---------- Records for this exercise

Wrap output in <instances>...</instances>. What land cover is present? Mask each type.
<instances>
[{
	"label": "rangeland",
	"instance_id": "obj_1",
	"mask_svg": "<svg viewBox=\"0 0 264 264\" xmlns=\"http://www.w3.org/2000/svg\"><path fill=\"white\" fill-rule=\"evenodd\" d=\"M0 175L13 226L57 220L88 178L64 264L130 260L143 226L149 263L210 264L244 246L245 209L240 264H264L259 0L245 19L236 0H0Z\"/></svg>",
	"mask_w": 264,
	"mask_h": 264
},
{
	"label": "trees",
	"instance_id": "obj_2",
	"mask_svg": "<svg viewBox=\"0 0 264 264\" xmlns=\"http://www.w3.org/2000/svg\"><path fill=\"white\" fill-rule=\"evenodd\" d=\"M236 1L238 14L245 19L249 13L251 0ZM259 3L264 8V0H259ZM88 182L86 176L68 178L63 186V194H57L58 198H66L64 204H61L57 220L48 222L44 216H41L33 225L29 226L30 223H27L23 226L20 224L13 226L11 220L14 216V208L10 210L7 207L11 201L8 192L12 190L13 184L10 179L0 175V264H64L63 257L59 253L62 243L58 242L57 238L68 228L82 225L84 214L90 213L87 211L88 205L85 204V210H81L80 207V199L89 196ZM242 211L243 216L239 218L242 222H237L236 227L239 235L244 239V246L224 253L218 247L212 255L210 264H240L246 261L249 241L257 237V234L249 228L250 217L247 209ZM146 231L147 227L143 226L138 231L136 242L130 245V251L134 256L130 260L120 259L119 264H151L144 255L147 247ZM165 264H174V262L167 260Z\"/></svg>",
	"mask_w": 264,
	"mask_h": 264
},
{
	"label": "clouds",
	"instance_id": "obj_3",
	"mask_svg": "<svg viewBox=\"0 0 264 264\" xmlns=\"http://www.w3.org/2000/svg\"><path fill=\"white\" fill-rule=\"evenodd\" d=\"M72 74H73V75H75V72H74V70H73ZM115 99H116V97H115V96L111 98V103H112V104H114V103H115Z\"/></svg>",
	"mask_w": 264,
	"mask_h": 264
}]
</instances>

--------------------

Copy the records above exactly.

-- Response to this exercise --
Wrap output in <instances>...</instances>. What land cover is present? Mask each type.
<instances>
[{
	"label": "rangeland",
	"instance_id": "obj_1",
	"mask_svg": "<svg viewBox=\"0 0 264 264\" xmlns=\"http://www.w3.org/2000/svg\"><path fill=\"white\" fill-rule=\"evenodd\" d=\"M0 175L13 226L57 220L88 178L64 264L130 260L143 226L149 263L210 264L244 246L245 209L240 264H264L259 0L245 19L236 0H0Z\"/></svg>",
	"mask_w": 264,
	"mask_h": 264
},
{
	"label": "trees",
	"instance_id": "obj_2",
	"mask_svg": "<svg viewBox=\"0 0 264 264\" xmlns=\"http://www.w3.org/2000/svg\"><path fill=\"white\" fill-rule=\"evenodd\" d=\"M236 1L238 14L245 19L249 13L251 0ZM259 3L264 8V0H259ZM88 182L86 176L68 178L63 186V194H57L58 198H66L64 204H61L57 220L48 222L44 216H41L33 225L29 226L30 223H27L23 226L20 224L13 226L11 220L14 216V208L10 210L7 207L11 201L8 192L12 190L13 184L10 179L0 175V264H64L63 257L59 253L62 243L58 242L57 238L68 228L82 225L84 214L90 213L87 211L88 205L85 204V210H81L80 207V199L89 196ZM242 211L243 216L239 218L242 222H237L236 227L239 235L244 239V246L224 253L218 247L212 255L210 264H240L246 261L249 241L257 237V234L249 228L250 217L247 209ZM146 231L147 227L143 226L138 231L136 242L130 245V251L134 256L130 260L120 259L119 264H151L144 255L147 247ZM165 264H174V262L167 260Z\"/></svg>",
	"mask_w": 264,
	"mask_h": 264
},
{
	"label": "clouds",
	"instance_id": "obj_3",
	"mask_svg": "<svg viewBox=\"0 0 264 264\" xmlns=\"http://www.w3.org/2000/svg\"><path fill=\"white\" fill-rule=\"evenodd\" d=\"M72 74H73V75H75V72H74V70H73ZM115 99H116V97H115V96L111 98V103H112V104H114V103H115Z\"/></svg>",
	"mask_w": 264,
	"mask_h": 264
}]
</instances>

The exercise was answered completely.